◆ **Task directions**
Please quote the rows below verbatim, starting at the line with "state / province: Amazonas" and ending with the line with "collectors: ex Herb. Bur. Agric. Manila", both included.

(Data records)
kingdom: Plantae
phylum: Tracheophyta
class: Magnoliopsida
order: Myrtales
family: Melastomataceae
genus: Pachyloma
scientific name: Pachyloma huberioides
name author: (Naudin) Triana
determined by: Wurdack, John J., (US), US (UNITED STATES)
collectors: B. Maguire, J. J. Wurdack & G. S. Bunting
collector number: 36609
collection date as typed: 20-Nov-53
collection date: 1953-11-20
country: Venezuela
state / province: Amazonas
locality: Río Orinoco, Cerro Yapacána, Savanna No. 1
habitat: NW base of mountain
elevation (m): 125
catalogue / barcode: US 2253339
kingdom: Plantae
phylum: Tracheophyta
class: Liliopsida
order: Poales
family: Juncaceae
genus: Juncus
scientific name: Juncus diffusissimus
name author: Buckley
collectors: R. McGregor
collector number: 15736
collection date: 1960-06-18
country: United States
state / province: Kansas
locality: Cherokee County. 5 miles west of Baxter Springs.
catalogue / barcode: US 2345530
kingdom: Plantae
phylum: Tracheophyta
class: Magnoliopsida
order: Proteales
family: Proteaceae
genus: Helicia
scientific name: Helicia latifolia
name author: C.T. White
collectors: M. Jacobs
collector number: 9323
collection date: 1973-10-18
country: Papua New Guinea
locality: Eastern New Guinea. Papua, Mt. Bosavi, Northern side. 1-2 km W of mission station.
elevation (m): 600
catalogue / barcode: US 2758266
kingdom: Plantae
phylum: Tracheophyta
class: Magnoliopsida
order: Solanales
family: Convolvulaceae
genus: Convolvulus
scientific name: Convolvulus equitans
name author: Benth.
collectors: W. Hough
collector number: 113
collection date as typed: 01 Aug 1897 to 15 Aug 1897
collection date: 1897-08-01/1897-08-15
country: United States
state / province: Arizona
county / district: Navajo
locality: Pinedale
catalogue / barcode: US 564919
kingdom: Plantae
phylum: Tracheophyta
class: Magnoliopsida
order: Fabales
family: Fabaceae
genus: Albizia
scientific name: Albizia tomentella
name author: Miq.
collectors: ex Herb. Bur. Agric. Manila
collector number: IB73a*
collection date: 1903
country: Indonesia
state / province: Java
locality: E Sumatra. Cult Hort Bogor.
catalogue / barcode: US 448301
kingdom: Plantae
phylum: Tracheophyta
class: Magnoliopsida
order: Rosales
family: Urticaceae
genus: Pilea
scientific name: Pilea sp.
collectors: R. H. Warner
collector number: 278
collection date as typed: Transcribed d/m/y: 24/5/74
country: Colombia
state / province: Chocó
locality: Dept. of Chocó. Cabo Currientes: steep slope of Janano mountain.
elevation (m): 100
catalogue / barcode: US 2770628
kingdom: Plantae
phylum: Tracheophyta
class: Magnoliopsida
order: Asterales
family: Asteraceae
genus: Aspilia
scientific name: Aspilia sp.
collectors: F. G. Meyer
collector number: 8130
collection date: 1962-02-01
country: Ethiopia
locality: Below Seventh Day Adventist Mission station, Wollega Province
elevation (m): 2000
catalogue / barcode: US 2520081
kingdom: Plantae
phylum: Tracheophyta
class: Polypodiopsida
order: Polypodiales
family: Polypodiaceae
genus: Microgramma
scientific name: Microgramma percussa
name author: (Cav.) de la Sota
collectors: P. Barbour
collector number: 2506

◆ **Reply**
state / province: Amazonas
locality: Río Orinoco, Cerro Yapacána, Savanna No. 1
habitat: NW base of mountain
elevation (m): 125
catalogue / barcode: US 2253339
kingdom: Plantae
phylum: Tracheophyta
class: Liliopsida
order: Poales
family: Juncaceae
genus: Juncus
scientific name: Juncus diffusissimus
name author: Buckley
collectors: R. McGregor
collector number: 15736
collection date: 1960-06-18
country: United States
state / province: Kansas
locality: Cherokee County. 5 miles west of Baxter Springs.
catalogue / barcode: US 2345530
kingdom: Plantae
phylum: Tracheophyta
class: Magnoliopsida
order: Proteales
family: Proteaceae
genus: Helicia
scientific name: Helicia latifolia
name author: C.T. White
collectors: M. Jacobs
collector number: 9323
collection date: 1973-10-18
country: Papua New Guinea
locality: Eastern New Guinea. Papua, Mt. Bosavi, Northern side. 1-2 km W of mission station.
elevation (m): 600
catalogue / barcode: US 2758266
kingdom: Plantae
phylum: Tracheophyta
class: Magnoliopsida
order: Solanales
family: Convolvulaceae
genus: Convolvulus
scientific name: Convolvulus equitans
name author: Benth.
collectors: W. Hough
collector number: 113
collection date as typed: 01 Aug 1897 to 15 Aug 1897
collection date: 1897-08-01/1897-08-15
country: United States
state / province: Arizona
county / district: Navajo
locality: Pinedale
catalogue / barcode: US 564919
kingdom: Plantae
phylum: Tracheophyta
class: Magnoliopsida
order: Fabales
family: Fabaceae
genus: Albizia
scientific name: Albizia tomentella
name author: Miq.
collectors: ex Herb. Bur. Agric. Manila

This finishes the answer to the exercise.